D’ici là, GE entend bien enregistrer d’autres commandes, alors que la course technologique se poursuit avec ses concurrents, l’Haliade-X ayant déjà perdu cette année son titre de plus puissante éolienne offshore du monde.

Reprise des embauches après une période difficile

C’est dans ce contexte que, non sans une certaine dimension anachronique, la première Haliade-150 destinée à un champ français sort d’usine. Il était en effet trop compliqué techniquement de modifier le parc de Saint-Nazaire avec une nouvelle machine, ce qui aurait entrainé une remise à plat complète du projet et des délais incompatibles avec la nécessité de maintenir l’activité à Montoir en attendant l’Haliade-X. Le site, ainsi que celui de GE dédié à la R&D à Nantes, a déjà perdu faute de contrats de nombreux emplois ces dernières années. La tendance, heureusement, s’est inversée depuis 2019 et les importants investissements consentis par le groupe dans l’Haliade-X. L’usine de Montoir est ainsi passée en un an de 200 à 350 personnes, une centaine d’emplois supplémentaires devant être rapidement créés. Quant au site de Nantes, il s’est stabilisé à un peu plus de 200 salariés. Avec la nouvelle usine de production de pales d’éoliennes de GE à Cherbourg, le groupe entend générer 1400 emplois en France d’ici la fin 2021.

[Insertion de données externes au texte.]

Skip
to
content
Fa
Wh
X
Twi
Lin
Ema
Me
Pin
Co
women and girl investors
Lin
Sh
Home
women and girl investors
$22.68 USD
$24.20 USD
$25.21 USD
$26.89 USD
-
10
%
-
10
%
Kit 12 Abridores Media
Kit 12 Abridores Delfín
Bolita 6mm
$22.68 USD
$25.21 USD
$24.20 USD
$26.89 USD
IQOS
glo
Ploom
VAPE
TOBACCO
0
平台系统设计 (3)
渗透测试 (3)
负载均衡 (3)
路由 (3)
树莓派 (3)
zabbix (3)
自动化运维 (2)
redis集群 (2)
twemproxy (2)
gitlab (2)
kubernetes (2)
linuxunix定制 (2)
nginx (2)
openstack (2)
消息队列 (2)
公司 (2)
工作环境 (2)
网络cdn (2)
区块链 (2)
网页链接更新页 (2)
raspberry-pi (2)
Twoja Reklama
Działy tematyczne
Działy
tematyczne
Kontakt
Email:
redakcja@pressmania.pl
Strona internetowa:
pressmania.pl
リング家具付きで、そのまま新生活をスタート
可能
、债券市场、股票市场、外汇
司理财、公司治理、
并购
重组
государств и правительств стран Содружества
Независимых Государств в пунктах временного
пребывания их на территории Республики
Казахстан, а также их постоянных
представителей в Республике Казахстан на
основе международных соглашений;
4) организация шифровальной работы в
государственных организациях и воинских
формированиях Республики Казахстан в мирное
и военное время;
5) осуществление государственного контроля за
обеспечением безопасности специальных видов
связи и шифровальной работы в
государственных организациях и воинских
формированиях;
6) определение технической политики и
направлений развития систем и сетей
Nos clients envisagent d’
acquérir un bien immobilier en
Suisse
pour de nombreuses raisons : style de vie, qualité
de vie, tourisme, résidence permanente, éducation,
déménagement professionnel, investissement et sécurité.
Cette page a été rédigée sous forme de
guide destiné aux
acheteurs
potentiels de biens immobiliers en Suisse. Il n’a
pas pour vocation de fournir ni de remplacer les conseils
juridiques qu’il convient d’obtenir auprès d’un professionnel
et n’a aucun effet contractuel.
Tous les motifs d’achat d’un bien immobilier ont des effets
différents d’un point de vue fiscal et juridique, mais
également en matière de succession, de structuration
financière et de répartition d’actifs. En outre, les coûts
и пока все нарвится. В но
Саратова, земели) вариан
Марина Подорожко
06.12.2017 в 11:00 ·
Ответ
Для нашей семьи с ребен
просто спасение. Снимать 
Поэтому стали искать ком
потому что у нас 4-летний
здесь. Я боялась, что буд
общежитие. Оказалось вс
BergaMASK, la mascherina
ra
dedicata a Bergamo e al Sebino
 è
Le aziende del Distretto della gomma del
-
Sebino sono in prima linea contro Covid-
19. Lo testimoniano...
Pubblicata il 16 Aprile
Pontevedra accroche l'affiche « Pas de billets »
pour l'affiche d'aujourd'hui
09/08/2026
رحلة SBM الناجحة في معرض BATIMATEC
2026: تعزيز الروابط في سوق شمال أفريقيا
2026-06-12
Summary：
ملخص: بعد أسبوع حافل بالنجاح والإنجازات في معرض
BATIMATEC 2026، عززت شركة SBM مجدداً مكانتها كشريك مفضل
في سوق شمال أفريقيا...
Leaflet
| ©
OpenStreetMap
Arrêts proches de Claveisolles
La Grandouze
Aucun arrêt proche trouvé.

L'installation des éoliennes au large de Guérande prévue en 2022

Concernant le parc de Saint-Nazaire, situé sur le banc de Guérande, les travaux ont débuté en 2019. Les nacelles produites par l’usine de Montoir seront stockées l’année prochaine sur le nouveau hub logistique aménagé par le port de Nantes Saint-Nazaire près de la forme Joubert. Le site servira au pré-assemblage des éoliennes qui seront progressivement installées en mer par des navires spécialisés à partir du printemps 2022 et jusqu’à la fin de cette année-là. Auparavant, les fondations des éoliennes et les câbles sous-marins assurant leur connexion seront posés en 2021. Quant à la sous-station électrique en cours de construction aux Chantiers de l’Atlantique, elle sera installée l’été prochain.